---------- Available records ----------
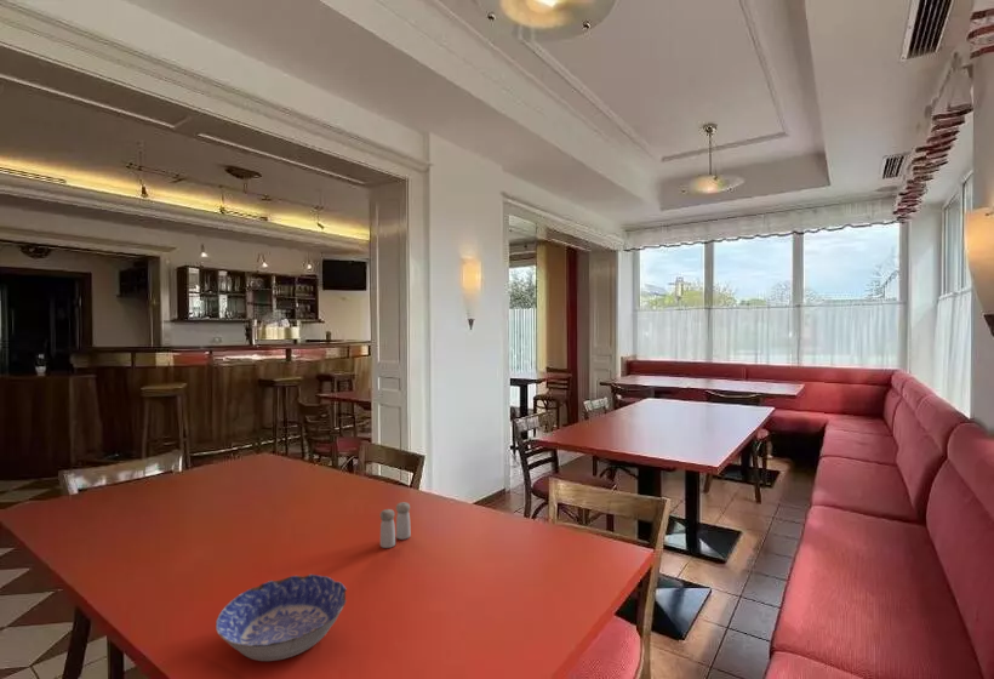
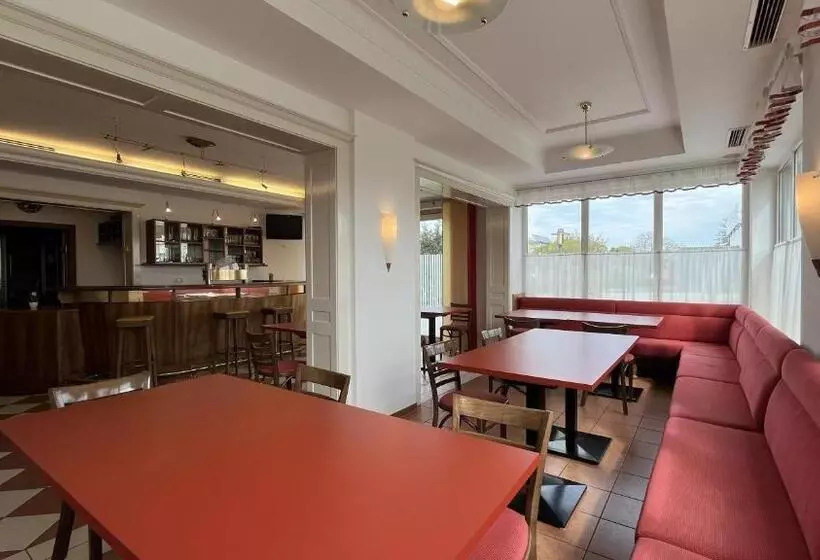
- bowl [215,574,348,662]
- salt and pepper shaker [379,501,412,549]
----------
---------- Available records ----------
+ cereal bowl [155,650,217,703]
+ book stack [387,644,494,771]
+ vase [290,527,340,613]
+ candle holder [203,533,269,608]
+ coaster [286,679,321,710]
----------
[Task to carry out] An exact copy of the lines above between the line holding "- bowl [215,574,348,662]" and the line holding "- salt and pepper shaker [379,501,412,549]", inclusive, is the whole answer.

[Answer space]
- bowl [215,574,348,662]
- salt and pepper shaker [379,501,412,549]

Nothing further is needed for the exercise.